Meanwhile at the Galt's Gulch Municipal Tennis Courts and
Miniature Golf Complex
Not to be pedantic in any manner but if it were actually a
municipal (local government) facility, who would have
gotten got to name it? Unusually enlightened bureaucrats? Perhaps a
private contributor?
Brits were destined for tennis mediocrity because our
dependency on the welfare state rendered us unsuited to the
individualistic demands of the sport
Interesting. The mass psychology effect of welfare state does tend
to weaken individual initiative of a portion the population. States
can make up for this, only within the narrow confines of certain
endeavors, by sponsoring or subsidizing those endeavors.
It's understood that an effect isn't always the result of the
hypothesized cause; but over the years hasn't British tennis indeed
lost some of its preeminence? So perhaps BJK served up an ace with
this contention.
Is there a whole libertarian lesbian sub-culture that I am
unaware of?
And don't give me crap similar to the whole deadwood democrates
which is just so much hot air.
"Is there a whole libertarian lesbian sub-culture that I am
unaware of?"
It seems to be more like an Objectivist lesbian sub-culture, but
yes -- almost every woman I've met who is a fan of Ayn Rand's
writing is also a lesbian. Why, I don't claim to know, given Rand's
antipathy toward homosexuality.
joshua,
Well, there's the very intersting, (look into her books) Camille
Paglia. She certainly has libertarian leanings.
From this interview with Reason:
http://reason.com/9508/PAGLIA.aug.shtml
"Interview with the Vamp
Why Camille Paglia hates affirmative action, defends Rush Limbaugh,
and respects Ayn Rand"
I consider myself not a conservative libertarian but a radical
'60s libertarian.
SR:
almost every woman I've met who is a fan of Ayn Rand's writing
is also a lesbian.
Really? That certainly hasn't been my experiance. There are so many
female Rand fans.
BTW, are you the same SR who wrote about Elaine Pagels here a while
ago?
Rand's antipathy toward homosexuality.
Examples, SR?
Rand regarded homosexuality as a psychological disorder. I doubt
she hated gays.
By the way, all the female Rand fans of my acquaintance are
red-blooded heteros. But I can understand how strong-willed
lesbians might be attracted to her philosophy of rugged,
reason-based individualism. Especially the bull dikes. I doubt they
get it, but that's another topic.
From the Reason Camille Paglia interview:
http://reason.com/9508/PAGLIA.aug.shtml
However, I do believe that capitalism is inherently Darwinian
and that a totally free market is ultimately inhumane, because
you'll have what happened in the 19th century--a kind of piling up
of profits at the very top, with working-class people falling way
below. I do think that there should be some kind of safety net,
that we should not tolerate, in an affluent society, extreme levels
of poverty or deprivation.
yuck...i swear it is as if the left has never walked into a Fred
Meyer or a Walmart...i mean everything in there is purchasable by
the poor huddled masses...do they honestly belive that such a
multitude of prosparity is a product of the preogressivism in the
early to mid 20th century?
That somehow social security and the WAC created middle class
consumerism?
I am not against "some sort of safety net", but if you are going to
have one you should be fully aware of the tendancy for mission
creep and unintended consiquenses...which from her outlining of how
feminism and affermitive action have mutated into government bucks
for white woman program she should be fully aware of this...but
isn't. Instead she makes an ackward and unsubstaniated claim that
safety nets created the middle class. wierd.

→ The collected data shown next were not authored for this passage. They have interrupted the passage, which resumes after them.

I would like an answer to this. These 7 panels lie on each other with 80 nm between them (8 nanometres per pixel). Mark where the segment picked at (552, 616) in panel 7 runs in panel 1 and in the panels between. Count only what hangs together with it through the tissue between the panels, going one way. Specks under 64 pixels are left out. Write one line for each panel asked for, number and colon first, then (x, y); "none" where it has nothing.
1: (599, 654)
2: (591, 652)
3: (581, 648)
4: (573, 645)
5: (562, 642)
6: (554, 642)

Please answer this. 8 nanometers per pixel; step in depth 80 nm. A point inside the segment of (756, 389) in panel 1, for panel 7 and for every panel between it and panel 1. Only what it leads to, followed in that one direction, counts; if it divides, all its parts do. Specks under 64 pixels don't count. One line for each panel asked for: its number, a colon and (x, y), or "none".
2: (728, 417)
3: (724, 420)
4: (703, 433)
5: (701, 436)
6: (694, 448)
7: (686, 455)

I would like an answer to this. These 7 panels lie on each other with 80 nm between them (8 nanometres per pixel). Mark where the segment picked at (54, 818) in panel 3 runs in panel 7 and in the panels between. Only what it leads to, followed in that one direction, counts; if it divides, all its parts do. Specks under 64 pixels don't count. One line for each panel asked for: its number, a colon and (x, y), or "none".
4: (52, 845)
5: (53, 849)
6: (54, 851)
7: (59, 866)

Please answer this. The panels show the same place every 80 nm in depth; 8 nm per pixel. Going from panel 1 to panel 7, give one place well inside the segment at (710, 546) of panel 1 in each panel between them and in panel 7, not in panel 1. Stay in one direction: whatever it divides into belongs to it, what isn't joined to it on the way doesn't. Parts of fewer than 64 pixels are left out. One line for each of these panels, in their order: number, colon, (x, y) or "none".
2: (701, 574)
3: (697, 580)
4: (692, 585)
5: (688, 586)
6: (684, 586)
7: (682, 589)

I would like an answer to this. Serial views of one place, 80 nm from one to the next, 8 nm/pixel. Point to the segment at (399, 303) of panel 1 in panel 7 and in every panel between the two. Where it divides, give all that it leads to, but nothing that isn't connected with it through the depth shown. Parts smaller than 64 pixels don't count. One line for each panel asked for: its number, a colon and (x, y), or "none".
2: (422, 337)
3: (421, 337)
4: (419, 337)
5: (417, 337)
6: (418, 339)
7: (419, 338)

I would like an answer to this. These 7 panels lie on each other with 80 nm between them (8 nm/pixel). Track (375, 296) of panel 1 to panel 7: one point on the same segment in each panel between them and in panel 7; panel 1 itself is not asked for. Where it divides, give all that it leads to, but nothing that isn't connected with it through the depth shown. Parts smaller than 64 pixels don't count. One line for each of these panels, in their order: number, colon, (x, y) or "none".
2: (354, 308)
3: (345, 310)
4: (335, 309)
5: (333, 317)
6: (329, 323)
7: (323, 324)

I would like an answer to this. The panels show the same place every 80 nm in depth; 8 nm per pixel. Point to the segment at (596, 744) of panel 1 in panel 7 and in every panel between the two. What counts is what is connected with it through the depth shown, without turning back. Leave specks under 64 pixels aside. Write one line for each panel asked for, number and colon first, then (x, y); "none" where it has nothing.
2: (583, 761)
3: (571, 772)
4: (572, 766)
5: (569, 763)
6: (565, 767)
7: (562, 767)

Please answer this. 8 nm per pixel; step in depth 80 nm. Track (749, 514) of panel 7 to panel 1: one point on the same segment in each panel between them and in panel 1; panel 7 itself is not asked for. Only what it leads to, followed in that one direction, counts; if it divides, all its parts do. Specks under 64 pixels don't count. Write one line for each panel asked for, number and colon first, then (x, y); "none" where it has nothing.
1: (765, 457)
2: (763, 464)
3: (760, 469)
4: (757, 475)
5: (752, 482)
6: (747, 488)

Anyway everything else I seemed to like...well exept that thing
about 14 years having consenual sex with adults. 16 seems like a
good min to me. Anything lower makes you out to be a big sicko.
:)
joshua,
Yep, that really is yucky. She's better for attacking the left than
defending liberty cuz her defense of liberty is selective. Also,
she's way misinformed in that paragraph.
I am not against "some sort of safety net",
I am, if it's a government "safety net". But private, voluntary
ones are fine.
Yep, that really is yucky" - Just to be clear, I was referring to the passage that you quoted, not he age of consent stuff.